Of course the novel is a bit over-the-top in a Russoesque way, and this grotesque couple are supposed to inspire contempt. They are also apparently lousy parents, although that's kind of complicated.

In real life, a possible reaction to this faculty couple's situation of getting jobs together at a good university, especially at a time when faculty couples were more rare than they are today, is: Great! They got jobs in the same place! Lucky!

In fact, at one point they both had separate offers at small private East Coast colleges, but not together, and they decide to stay together, at least at the time of their other job offers. Is that a touching portrait of choosing love over career? Maybe this acrimonious couple is more complex than the way they are portrayed in the book, primarily by their son?

It's interesting that this fictional couple initially tries to make the best of it in Indiana. They

..hunker down and .. dove into teaching and research and committee work, hoping to bolster their vitae so that when the academic winds changed they'd be ready.

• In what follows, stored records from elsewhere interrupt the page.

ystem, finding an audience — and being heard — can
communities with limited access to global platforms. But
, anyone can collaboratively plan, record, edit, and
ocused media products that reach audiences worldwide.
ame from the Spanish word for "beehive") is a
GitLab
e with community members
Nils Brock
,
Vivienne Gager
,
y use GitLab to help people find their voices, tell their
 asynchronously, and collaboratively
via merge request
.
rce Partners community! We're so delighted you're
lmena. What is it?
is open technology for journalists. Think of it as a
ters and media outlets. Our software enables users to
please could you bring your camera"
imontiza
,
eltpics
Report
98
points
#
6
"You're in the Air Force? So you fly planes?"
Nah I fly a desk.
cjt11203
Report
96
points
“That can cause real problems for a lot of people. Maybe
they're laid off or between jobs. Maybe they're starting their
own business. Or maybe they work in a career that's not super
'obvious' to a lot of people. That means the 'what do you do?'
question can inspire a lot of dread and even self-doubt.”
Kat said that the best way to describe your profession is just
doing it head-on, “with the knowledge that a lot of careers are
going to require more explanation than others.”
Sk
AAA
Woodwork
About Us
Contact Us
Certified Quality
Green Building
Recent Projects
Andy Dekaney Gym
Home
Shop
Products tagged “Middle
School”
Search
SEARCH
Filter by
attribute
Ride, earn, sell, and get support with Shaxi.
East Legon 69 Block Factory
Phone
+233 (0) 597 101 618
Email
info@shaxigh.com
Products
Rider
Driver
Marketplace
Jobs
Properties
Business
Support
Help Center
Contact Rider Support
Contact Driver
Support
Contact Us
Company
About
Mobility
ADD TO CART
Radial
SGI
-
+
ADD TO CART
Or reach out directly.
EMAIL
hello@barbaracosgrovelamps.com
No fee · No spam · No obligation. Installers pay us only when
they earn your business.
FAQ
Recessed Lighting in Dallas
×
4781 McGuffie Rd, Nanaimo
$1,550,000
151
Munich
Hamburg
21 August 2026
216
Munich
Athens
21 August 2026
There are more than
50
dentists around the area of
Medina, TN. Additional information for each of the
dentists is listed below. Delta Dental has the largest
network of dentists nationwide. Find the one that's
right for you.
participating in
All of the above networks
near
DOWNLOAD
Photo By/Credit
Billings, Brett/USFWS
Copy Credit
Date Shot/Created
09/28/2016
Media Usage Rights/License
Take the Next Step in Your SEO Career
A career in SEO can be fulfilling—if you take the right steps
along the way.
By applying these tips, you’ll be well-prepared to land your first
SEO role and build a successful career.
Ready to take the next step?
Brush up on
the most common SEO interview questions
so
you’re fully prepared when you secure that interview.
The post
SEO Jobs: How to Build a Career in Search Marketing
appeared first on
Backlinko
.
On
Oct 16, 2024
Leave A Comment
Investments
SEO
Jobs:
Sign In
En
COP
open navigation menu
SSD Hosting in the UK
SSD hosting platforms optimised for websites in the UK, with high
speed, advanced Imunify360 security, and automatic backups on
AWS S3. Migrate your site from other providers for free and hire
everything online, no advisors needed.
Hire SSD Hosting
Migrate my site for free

That's kind of commendable, despite the unsavory aspects of constantly striving to leave a place they view as inferior.

Ultimately, though, these characters are loathsome. Part of what makes them so bitter is that the academic winds never do change for them, although they work extremely hard and even reinvent themselves. One of the more offensive parts of this parody of academics is when the woman in the academic couple delves into gender-studies and semi-pretends to be a lesbian because she thinks it is in the interest of her career to do so, gender-studies apparently consisting mostly of lesbians. According to the main character (the son of the bitter couple), academic lesbians are "a grim, angry, humorless lot", although he meets some fun ones at a wedding.

I am a big Russo fan, but there is much to dislike in this portrayal of academics, and women of all sorts.

The absolute worst book I have read this summer, bar none (academic or not), is Commencement. It seems like it has been a while since I read a good novel involving a college campus or academic people (faculty, students, or staff). It has been particularly long since I read one with academic characters who were likable, despite the fact that academia is populated with very likable people (says me).

Has anyone read any recent academic novels (even if academia is not the focal point) that they would recommend? Perhaps the one that has come closest to being entertaining in my recent reads is Admission by Jean Hanff Korelitz, although I soon wearied of the soliloquies by the beleaguered, misunderstood, and emotionally stunted (Ivy League) admissions officer.

I have one more trip before the start of the academic year, and would welcome suggestions for another book to bring along in addition to The Thousand Autumns of Jacob de Zoet by David Mitchell, one of my all-time absolute favorite authors whose new book I have been looking forward to reading as an end-of-summer treat.